Not doing art. And watching the dust collect on fallow tubes, and stuff accumulate in space sacred to painting, drawing, and all that great art that i thought i was going to explode with, to reach the height i thought i would get to. But, really, I know I am not that dedicated, and get distracted, and suddenly I am reading poetry, or trying to write it, or playing music, or building, and the great vitality of painting drifts sideways, leaves. If you are a painter, you participate in something that is as ancient as the caves of Altimira, and from those caves, there is no evidence of anything but painting, and cooking, and some of that cooking might have been cannibalistic (or is that another cave?). In any regards, its not prostitution that's the oldest profession, but painting. Or making tools. Painting, as with all the arts, might not be so many steps away from prostitution, in the sense of selling one's most intimate feelings with those who have the money to pay for it all, but painting has its own realm. It is image making, Making images.
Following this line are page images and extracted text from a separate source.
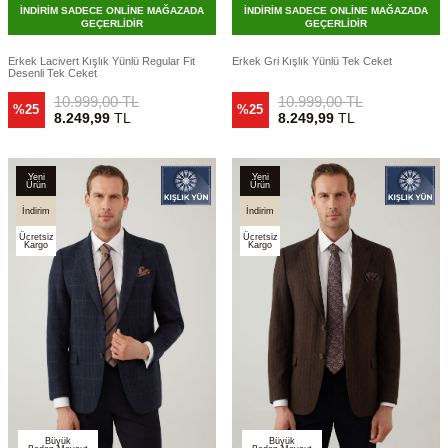
İNDİRİM SADECE ONLİNE MAĞAZADA
İNDİRİM SADECE ONLİNE MAĞAZADA
GEÇERLİDİR
GEÇERLİDİR
Erkek Lacivert Kışlık Yünlü Regular Fit
Erkek Gri Kışlık Yünlü Tek Ceket
Desenli Tek Ceket
10.999,00
TL
10.999,00
TL
%25
%25
8.249,99
TL
8.249,99
TL
Yeni
Yeni
Ürün
Ürün
İndirim
İndirim
Ücretsiz
Ücretsiz
Kargo
Kargo
Büyük
Büyük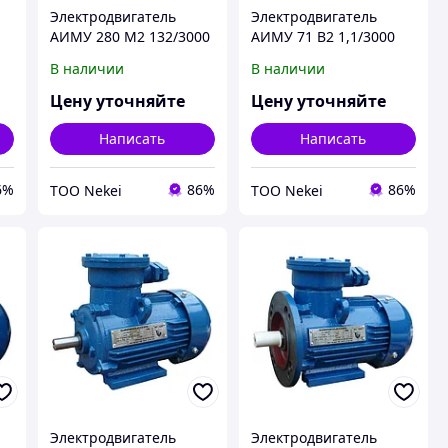
Электродвигатель
Электродвигатель
0
АИМУ 280 М2 132/3000
АИМУ 71 В2 1,1/3000
IM 2001/2081 132кВт
IM 2001/2081 1,1кВт
В наличии
В наличии
380/660В У1
380В У1
Цену уточняйте
Цену уточняйте
Написать
Написать
6%
86%
86%
ТОО Nekei
ТОО Nekei
Электродвигатель
Электродвигатель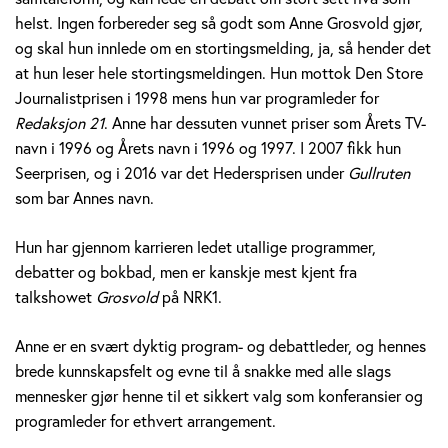
v
helst. Ingen forbereder seg så godt som Anne Grosvold gjør,
og skal hun innlede om en stortingsmelding, ja, så hender det
o
at hun leser hele stortingsmeldingen. Hun mottok Den Store
Journalistprisen i 1998 mens hun var programleder for
l
Redaksjon 21
. Anne har dessuten vunnet priser som Årets TV-
d
navn i 1996 og Årets navn i 1996 og 1997. I 2007 fikk hun
Seerprisen, og i 2016 var det Hedersprisen under
Gullruten
som bar Annes navn.
Hun har gjennom karrieren ledet utallige programmer,
debatter og bokbad, men er kanskje mest kjent fra
talkshowet
Grosvold
på NRK1.
Anne er en svært dyktig program- og debattleder, og hennes
brede kunnskapsfelt og evne til å snakke med alle slags
mennesker gjør henne til et sikkert valg som konferansier og
programleder for ethvert arrangement.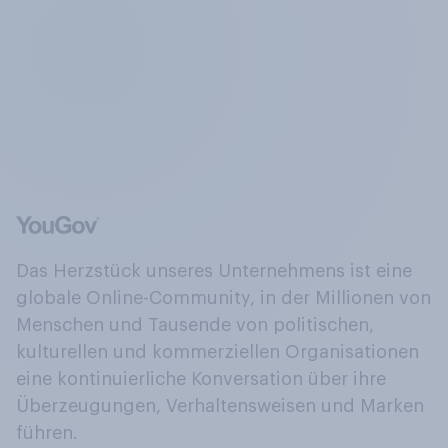
Das Herzstück unseres Unternehmens ist eine
globale Online-Community, in der Millionen von
Menschen und Tausende von politischen,
kulturellen und kommerziellen Organisationen
eine kontinuierliche Konversation über ihre
Überzeugungen, Verhaltensweisen und Marken
führen.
And making images? Why is that a driving force? Why does that set someone down in a drawing session with a naked person, trying to capture, in a line, or shade. some semblance of feeling, or reality? What set Vincent down to draw, again and again, the peasant, and the farmer, and the prostitute and farmer?

Now there is image making in photography, Everyone, owns a camera, shoots, is moved, collects, ammasses. Wonders how to archive that mass of data. Tweaks a photo.

Does this eclipse the person that takes a stub of pencil and draws a curvy line?

Are they different worlds? Those that feel the material, the grinding of charcoal, or paint, or the intimate softening of charcoal, and shading, and craftsmanship, against those who point, shoot, and suck in the world by their being there?